Blog By Barry

January 3, 2009

Why White People Think Manga Characters are White

Filed under: Comics and cartooning, Race, racism, and related issues — Ampersand @ 7:44 pm

Image uploaded by Steve Keys

Excellent essay by Matt Thorn (with a curtsy to Shati):

A key concept in semiotics is that of “markedness” and “unmarkedness,” elaborated by linguist Roman Jakobson in the 1930s. ((See On Language, by Roman Jakobson (edited by Linda R. Waugh and Monique Monville-Burston), Harvard University Press 1995.)) An “unmarked” category is one that is taken for granted, that is so obvious to both speaker and listener it needs no marking. A “marked” category, by contrast, is one that is seen as deviating from the norm, and therefore requires marking. Well-known examples in English are the words “man” and “woman.” “Man” has for a millennium meant both “human being” and “adult male human being.” The word “woman” comes from a compound meaning “wife-man,” and denotes the relationship of the signified to that “unmarked” category, “man.”

In the case of cartooning, of course, we are dealing with drawn representations rather than words, but the concept of “marked/unmarked” is every bit as salient. In the case of the U.S., and indeed the entire European-dominated world, the unmarked category in drawn representations would be the face of the European. The European face is, as it were, the default face. Draw a circle, add two dots for eyes and a line for a mouth, and you have, in the European sphere, a European face. (More specifically, you would have a male European face.

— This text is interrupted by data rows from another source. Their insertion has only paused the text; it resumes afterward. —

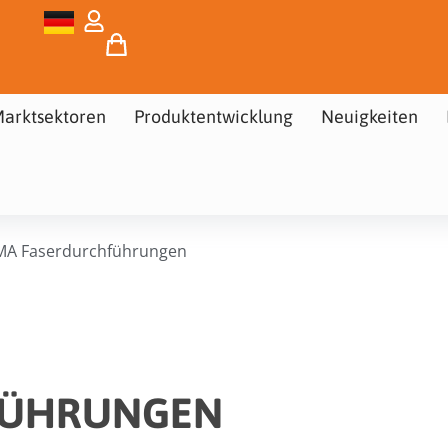
arktsektoren
Produktentwicklung
Neuigkeiten
MA Faserdurchführungen
FÜHRUNGEN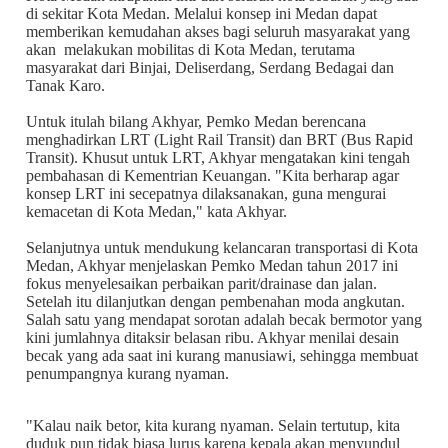
di sekitar Kota Medan. Melalui konsep ini Medan dapat
memberikan kemudahan akses bagi seluruh masyarakat yang
akan melakukan mobilitas di Kota Medan, terutama
masyarakat dari Binjai, Deliserdang, Serdang Bedagai dan
Tanak Karo.
Untuk itulah bilang Akhyar, Pemko Medan berencana
menghadirkan LRT (Light Rail Transit) dan BRT (Bus Rapid
Transit). Khusut untuk LRT, Akhyar mengatakan kini tengah
pembahasan di Kementrian Keuangan. "Kita berharap agar
konsep LRT ini secepatnya dilaksanakan, guna mengurai
kemacetan di Kota Medan," kata Akhyar.
Selanjutnya untuk mendukung kelancaran transportasi di Kota
Medan, Akhyar menjelaskan Pemko Medan tahun 2017 ini
fokus menyelesaikan perbaikan parit/drainase dan jalan.
Setelah itu dilanjutkan dengan pembenahan moda angkutan.
Salah satu yang mendapat sorotan adalah becak bermotor yang
kini jumlahnya ditaksir belasan ribu. Akhyar menilai desain
becak yang ada saat ini kurang manusiawi, sehingga membuat
penumpangnya kurang nyaman.
"Kalau naik betor, kita kurang nyaman. Selain tertutup, kita
duduk pun tidak biasa lurus karena kepala akan menyundul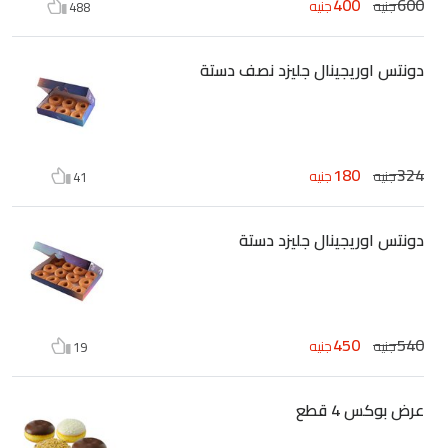
400
600
جنيه
جنيه
488
دونتس اوريجينال جليزد نصف دستة
180
324
جنيه
جنيه
41
دونتس اوريجينال جليزد دستة
450
540
جنيه
جنيه
19
عرض بوكس 4 قطع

The addition of eyelashes would make it female.) Non-Europeans, however, must be marked in drawn or painted representations, just as they commonly are in daily conversation (e.g., “I have this Black friend who…”). [...]

It should come as no surprise, then, that Japanese readers should have no trouble accepting the stylized characters in manga, with their small jaws, all but nonexistent noses, and famously enormous eyes as “Japanese.” Unless the characters are clearly identified as foreign, Japanese readers see them as Japanese, and it would never occur to most readers that they might be otherwise, regardless of whether non-Japanese observers think the characters look Japanese or not.

Read the whole.

This sentence stung me a little:

If an American of Asian descent wants to create a children’s book intended to build self-esteem among Asian American children and educate other children about Asian American experiences, she must first make sure the readers know that the characters represented are Asian, and so, consciously or not, she resorts to stereotyped signifiers that are easily recognizable, such as “slanted” eyes (an exaggerated representation of the epicanthic fold that is often, but not always, more pronounced in East Asians than in Europeans or Africans) or pitch black, straight hair (regardless of the fact that East Asian hair can range from near-black to reddish brown, and is often wavy or even frizzy).

I’m not of Asian decent, but I’ve hit this problem as well: because of the limits of my drawing ability, the only way I can draw recognizably Asian characters is by using slant-eyes and straight, shiny black hair (see this cartoon, for example). I’m a bit embarrassed by this, but I’d be more embarrassed if I were drawing a cartoon in which Asians never appear. (Or, more accurately, a cartoon in which characters my readers will identify as Asian never appear.)